Try it:
Restate the listing below word for word.

════

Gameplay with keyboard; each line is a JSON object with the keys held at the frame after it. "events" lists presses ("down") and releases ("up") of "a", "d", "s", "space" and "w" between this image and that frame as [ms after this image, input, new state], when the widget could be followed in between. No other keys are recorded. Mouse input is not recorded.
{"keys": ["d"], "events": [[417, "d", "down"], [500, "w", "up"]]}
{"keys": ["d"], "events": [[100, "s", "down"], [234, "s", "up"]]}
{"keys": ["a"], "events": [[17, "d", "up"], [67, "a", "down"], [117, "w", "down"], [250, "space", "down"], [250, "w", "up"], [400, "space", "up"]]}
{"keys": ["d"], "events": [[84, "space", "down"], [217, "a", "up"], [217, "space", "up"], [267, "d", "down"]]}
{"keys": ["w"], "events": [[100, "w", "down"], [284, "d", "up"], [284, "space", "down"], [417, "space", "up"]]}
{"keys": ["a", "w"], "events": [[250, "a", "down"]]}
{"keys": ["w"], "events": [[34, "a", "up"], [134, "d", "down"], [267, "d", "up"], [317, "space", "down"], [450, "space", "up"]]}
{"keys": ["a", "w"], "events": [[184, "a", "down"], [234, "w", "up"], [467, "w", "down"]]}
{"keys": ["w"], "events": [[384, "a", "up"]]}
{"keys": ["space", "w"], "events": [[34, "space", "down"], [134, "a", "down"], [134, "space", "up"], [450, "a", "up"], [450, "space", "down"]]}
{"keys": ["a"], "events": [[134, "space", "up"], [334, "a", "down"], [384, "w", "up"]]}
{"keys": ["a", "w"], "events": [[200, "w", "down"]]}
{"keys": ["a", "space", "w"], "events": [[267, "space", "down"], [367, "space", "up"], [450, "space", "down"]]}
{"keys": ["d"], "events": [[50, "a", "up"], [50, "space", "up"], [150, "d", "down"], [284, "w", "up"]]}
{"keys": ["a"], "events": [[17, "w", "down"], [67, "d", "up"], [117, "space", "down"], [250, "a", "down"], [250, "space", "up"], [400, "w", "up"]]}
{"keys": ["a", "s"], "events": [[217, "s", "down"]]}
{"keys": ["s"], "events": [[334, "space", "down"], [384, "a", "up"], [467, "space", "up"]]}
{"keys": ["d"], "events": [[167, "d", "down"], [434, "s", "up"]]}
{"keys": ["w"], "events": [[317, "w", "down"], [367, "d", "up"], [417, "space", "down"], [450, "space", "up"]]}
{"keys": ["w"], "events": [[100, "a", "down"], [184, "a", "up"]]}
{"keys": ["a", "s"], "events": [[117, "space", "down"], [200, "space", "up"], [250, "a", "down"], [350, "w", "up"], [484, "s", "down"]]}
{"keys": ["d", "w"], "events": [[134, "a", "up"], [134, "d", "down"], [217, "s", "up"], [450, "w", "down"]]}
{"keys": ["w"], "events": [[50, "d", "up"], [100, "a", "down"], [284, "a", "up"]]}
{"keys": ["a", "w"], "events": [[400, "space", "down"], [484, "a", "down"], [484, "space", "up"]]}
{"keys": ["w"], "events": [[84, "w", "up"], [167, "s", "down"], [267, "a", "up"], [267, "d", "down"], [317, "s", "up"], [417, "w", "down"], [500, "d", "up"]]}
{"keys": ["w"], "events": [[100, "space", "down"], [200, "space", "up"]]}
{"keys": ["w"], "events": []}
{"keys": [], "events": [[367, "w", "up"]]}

════

Answer box:
Gameplay with keyboard; each line is a JSON object with the keys held at the frame after it. "events" lists presses ("down") and releases ("up") of "a", "d", "s", "space" and "w" between this image and that frame as [ms after this image, input, new state], when the widget could be followed in between. No other keys are recorded. Mouse input is not recorded.
{"keys": ["d"], "events": [[417, "d", "down"], [500, "w", "up"]]}
{"keys": ["d"], "events": [[100, "s", "down"], [234, "s", "up"]]}
{"keys": ["a"], "events": [[17, "d", "up"], [67, "a", "down"], [117, "w", "down"], [250, "space", "down"], [250, "w", "up"], [400, "space", "up"]]}
{"keys": ["d"], "events": [[84, "space", "down"], [217, "a", "up"], [217, "space", "up"], [267, "d", "down"]]}
{"keys": ["w"], "events": [[100, "w", "down"], [284, "d", "up"], [284, "space", "down"], [417, "space", "up"]]}
{"keys": ["a", "w"], "events": [[250, "a", "down"]]}
{"keys": ["w"], "events": [[34, "a", "up"], [134, "d", "down"], [267, "d", "up"], [317, "space", "down"], [450, "space", "up"]]}
{"keys": ["a", "w"], "events": [[184, "a", "down"], [234, "w", "up"], [467, "w", "down"]]}
{"keys": ["w"], "events": [[384, "a", "up"]]}
{"keys": ["space", "w"], "events": [[34, "space", "down"], [134, "a", "down"], [134, "space", "up"], [450, "a", "up"], [450, "space", "down"]]}
{"keys": ["a"], "events": [[134, "space", "up"], [334, "a", "down"], [384, "w", "up"]]}
{"keys": ["a", "w"], "events": [[200, "w", "down"]]}
{"keys": ["a", "space", "w"], "events": [[267, "space", "down"], [367, "space", "up"], [450, "space", "down"]]}
{"keys": ["d"], "events": [[50, "a", "up"], [50, "space", "up"], [150, "d", "down"], [284, "w", "up"]]}
{"keys": ["a"], "events": [[17, "w", "down"], [67, "d", "up"], [117, "space", "down"], [250, "a", "down"], [250, "space", "up"], [400, "w", "up"]]}
{"keys": ["a", "s"], "events": [[217, "s", "down"]]}
{"keys": ["s"], "events": [[334, "space", "down"], [384, "a", "up"], [467, "space", "up"]]}
{"keys": ["d"], "events": [[167, "d", "down"], [434, "s", "up"]]}
{"keys": ["w"], "events": [[317, "w", "down"], [367, "d", "up"], [417, "space", "down"], [450, "space", "up"]]}
{"keys": ["w"], "events": [[100, "a", "down"], [184, "a", "up"]]}
{"keys": ["a", "s"], "events": [[117, "space", "down"], [200, "space", "up"], [250, "a", "down"], [350, "w", "up"], [484, "s", "down"]]}
{"keys": ["d", "w"], "events": [[134, "a", "up"], [134, "d", "down"], [217, "s", "up"], [450, "w", "down"]]}
{"keys": ["w"], "events": [[50, "d", "up"], [100, "a", "down"], [284, "a", "up"]]}
{"keys": ["a", "w"], "events": [[400, "space", "down"], [484, "a", "down"], [484, "space", "up"]]}
{"keys": ["w"], "events": [[84, "w", "up"], [167, "s", "down"], [267, "a", "up"], [267, "d", "down"], [317, "s", "up"], [417, "w", "down"], [500, "d", "up"]]}
{"keys": ["w"], "events": [[100, "space", "down"], [200, "space", "up"]]}
{"keys": ["w"], "events": []}
{"keys": [], "events": [[367, "w", "up"]]}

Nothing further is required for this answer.